Students in construction classes at Greenport High School will have a new outdoor space to hone their skills in plumbing, electrical work and more thanks in part to a $5,000 Lowe’s Toolbox for Education grant.
“We have the space to mock-up a house,” technology teacher Mike Davies said. “Students can do electrical, plumbing, framing — it gives them a real experience. It’s like a BOCES feel in-house.”
Mr. Davies, who teaches multiple technology classes at the high school, said students in his 3-D printing class will be making 3-D renderings of what the outdoor space could be. He added that this will be a multiyear project, and hopes to begin working on it with students next school year.
Called the How-To: Construction project, it will give students the opportunity to learn skills that are in demand for local jobs.
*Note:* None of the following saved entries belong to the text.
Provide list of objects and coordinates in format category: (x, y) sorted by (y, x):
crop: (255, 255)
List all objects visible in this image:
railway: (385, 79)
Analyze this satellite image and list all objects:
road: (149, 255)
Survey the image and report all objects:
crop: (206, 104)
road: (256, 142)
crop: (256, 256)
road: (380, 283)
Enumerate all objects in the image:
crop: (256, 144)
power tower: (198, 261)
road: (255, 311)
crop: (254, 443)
Mr. Davies said he hopes to team up with local businesses and community members for donations of materials and instructional support to help create the project. Outdoor tool boxes have already been purchased and a location has been chosen for the work area.
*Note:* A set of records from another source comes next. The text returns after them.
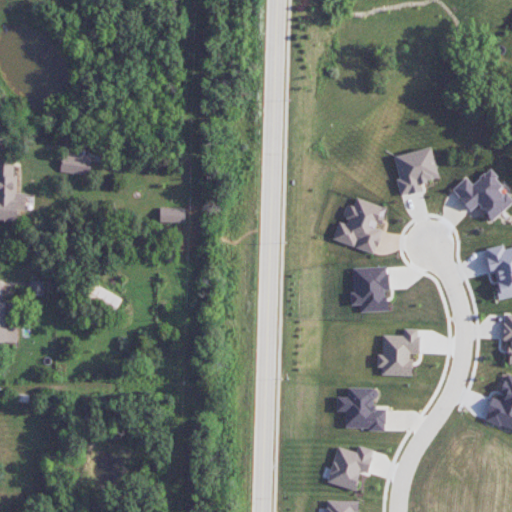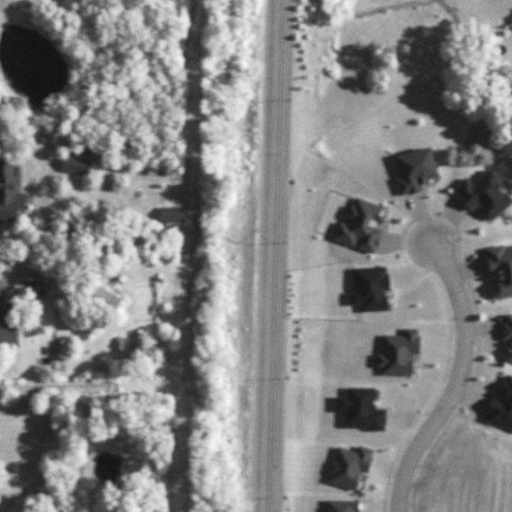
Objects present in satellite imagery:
building: (75, 164)
building: (414, 170)
building: (9, 192)
building: (484, 194)
building: (172, 214)
building: (361, 226)
road: (268, 256)
building: (500, 268)
building: (36, 287)
building: (370, 288)
building: (103, 299)
building: (6, 328)
building: (508, 334)
building: (398, 352)
road: (456, 381)
building: (501, 406)
building: (361, 409)
building: (349, 466)
building: (341, 505)
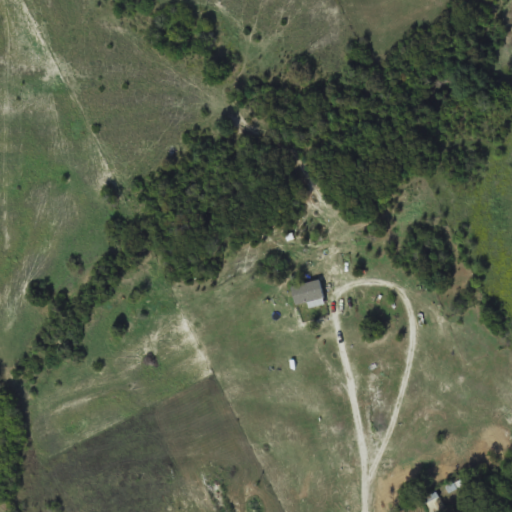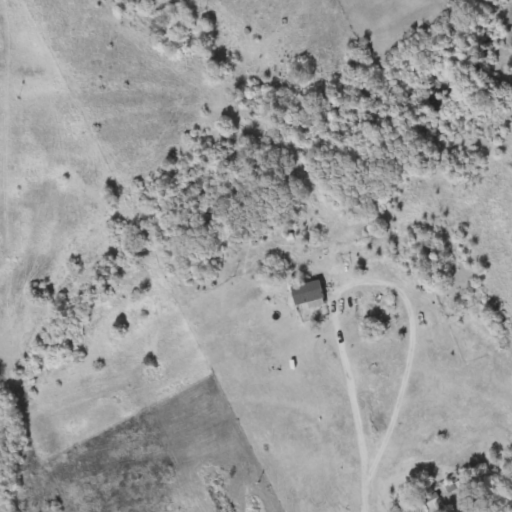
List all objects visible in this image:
building: (310, 292)
building: (432, 501)
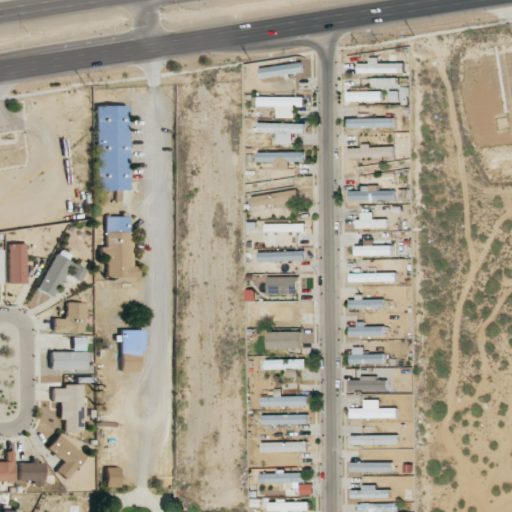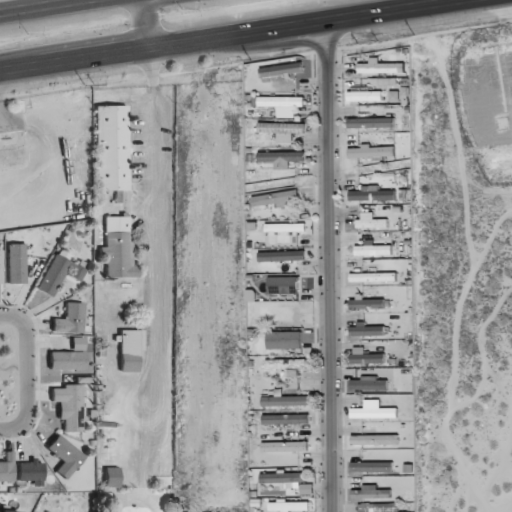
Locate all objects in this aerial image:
road: (234, 35)
building: (380, 67)
building: (281, 70)
building: (384, 81)
building: (363, 94)
building: (281, 101)
building: (286, 114)
building: (371, 123)
building: (282, 130)
road: (451, 136)
building: (111, 147)
building: (371, 151)
building: (281, 158)
building: (371, 194)
building: (276, 198)
building: (370, 221)
building: (281, 231)
building: (118, 247)
building: (373, 249)
building: (281, 256)
building: (16, 263)
road: (329, 267)
building: (0, 268)
building: (58, 274)
building: (373, 277)
building: (283, 285)
building: (366, 303)
building: (275, 313)
building: (69, 319)
building: (366, 330)
building: (284, 340)
building: (77, 343)
building: (365, 357)
building: (66, 360)
building: (285, 364)
road: (29, 372)
building: (369, 383)
building: (285, 401)
building: (68, 406)
building: (373, 410)
building: (285, 419)
building: (374, 439)
building: (284, 446)
building: (64, 456)
building: (7, 467)
building: (372, 467)
building: (30, 472)
building: (112, 477)
building: (284, 478)
building: (371, 492)
building: (289, 506)
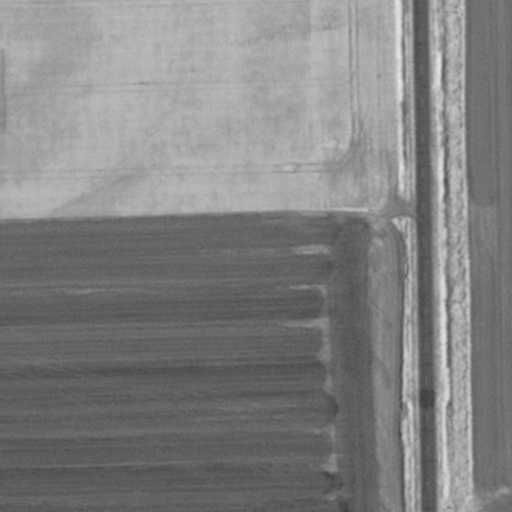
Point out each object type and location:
road: (434, 256)
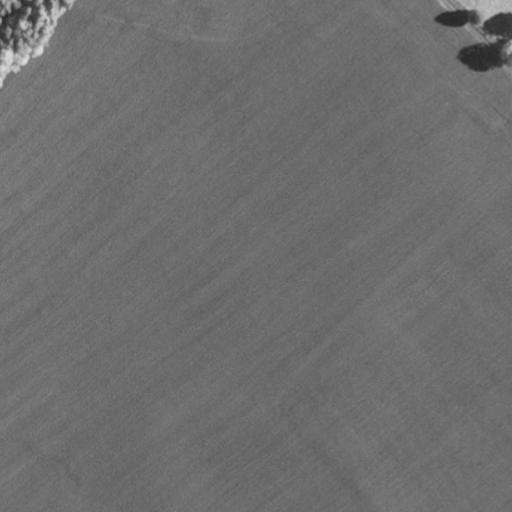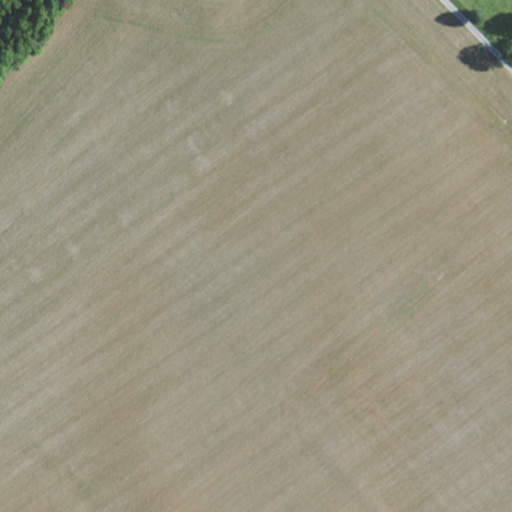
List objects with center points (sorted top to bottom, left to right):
road: (477, 33)
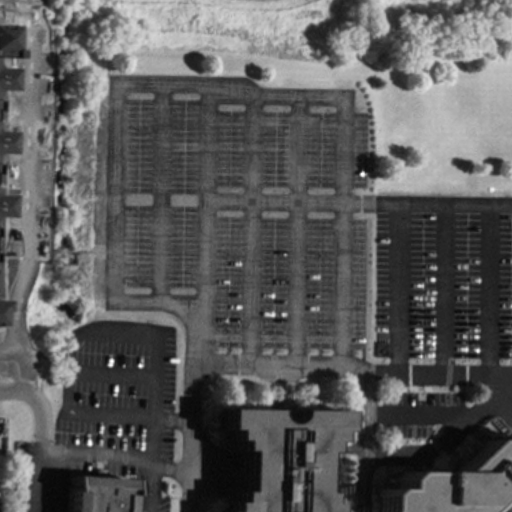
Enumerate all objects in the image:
crop: (207, 2)
road: (204, 85)
building: (2, 113)
road: (26, 199)
road: (270, 203)
road: (201, 204)
road: (425, 204)
road: (6, 351)
road: (262, 366)
road: (502, 401)
road: (411, 413)
road: (33, 416)
road: (442, 441)
road: (358, 443)
building: (272, 458)
building: (272, 459)
road: (109, 467)
building: (450, 482)
building: (452, 483)
road: (31, 488)
building: (91, 494)
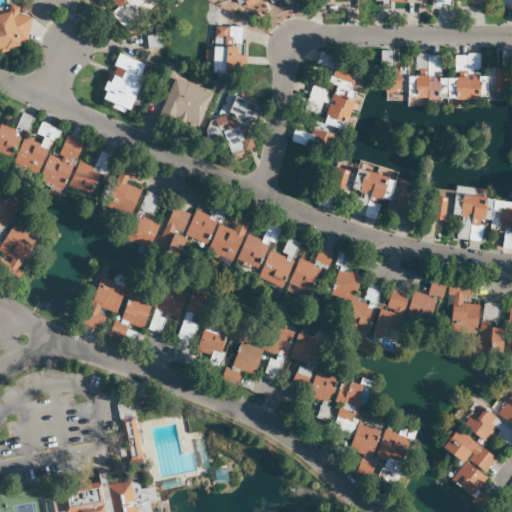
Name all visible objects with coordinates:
building: (242, 1)
building: (396, 1)
building: (454, 1)
building: (504, 2)
building: (129, 11)
building: (13, 30)
road: (321, 36)
building: (223, 50)
road: (56, 70)
building: (443, 80)
building: (121, 82)
road: (21, 88)
building: (333, 92)
building: (184, 102)
building: (232, 126)
building: (299, 137)
building: (25, 142)
building: (73, 168)
building: (356, 191)
road: (272, 199)
building: (5, 207)
building: (403, 209)
building: (471, 218)
building: (167, 220)
building: (13, 249)
building: (266, 254)
building: (308, 271)
building: (353, 296)
building: (115, 307)
building: (459, 310)
building: (175, 314)
building: (401, 314)
building: (488, 327)
building: (508, 331)
road: (7, 333)
building: (212, 339)
building: (303, 349)
road: (31, 350)
building: (261, 353)
building: (299, 376)
road: (196, 392)
building: (330, 396)
building: (506, 411)
building: (482, 424)
building: (128, 440)
building: (380, 449)
building: (466, 462)
building: (218, 475)
building: (99, 498)
park: (22, 501)
park: (1, 504)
“I always get people wandering in asking if I have any kids that want to do so and so,” Mr. Davies said. “It’s nice to tie in the local businesses. They can stop by and give a lesson and if some kid’s got a knack for it or shows interest they could get hired. It’s a good in for some kids who want to do this and to get them involved.”
This isn’t the first time students in Mr. Davies’ classes have partnered with the community on projects. In addition to building fences and planters for the school garden, they built the little free libraries that are scattered throughout the village, helped out with Eagle Scout projects and created planters for Mitchell Park.
“The Lowe’s grant enables our faculty to expand on the amazing construction projects our students develop,” principal Gary Kalish said in a statement. “From our garden projects to the planters placed throughout the village, we are all so proud of the work of Greenport students. We wish to thank our friends at Lowe’s for generously supporting this important project.”
The district received a similar Lowe’s Toolbox for Education grant last year that went toward materials, supplies and equipment needed to continue creating a garden in the front of the building.
Mr. Davies said hands-on programs like these benefit both the students and community and allow students to get involved in trades early on, which he feels is important.
“The community benefits from it and it keeps the kids doing good things,” he said. “They’re putting in the work, building value in a hard day’s work and building up skills along the way.”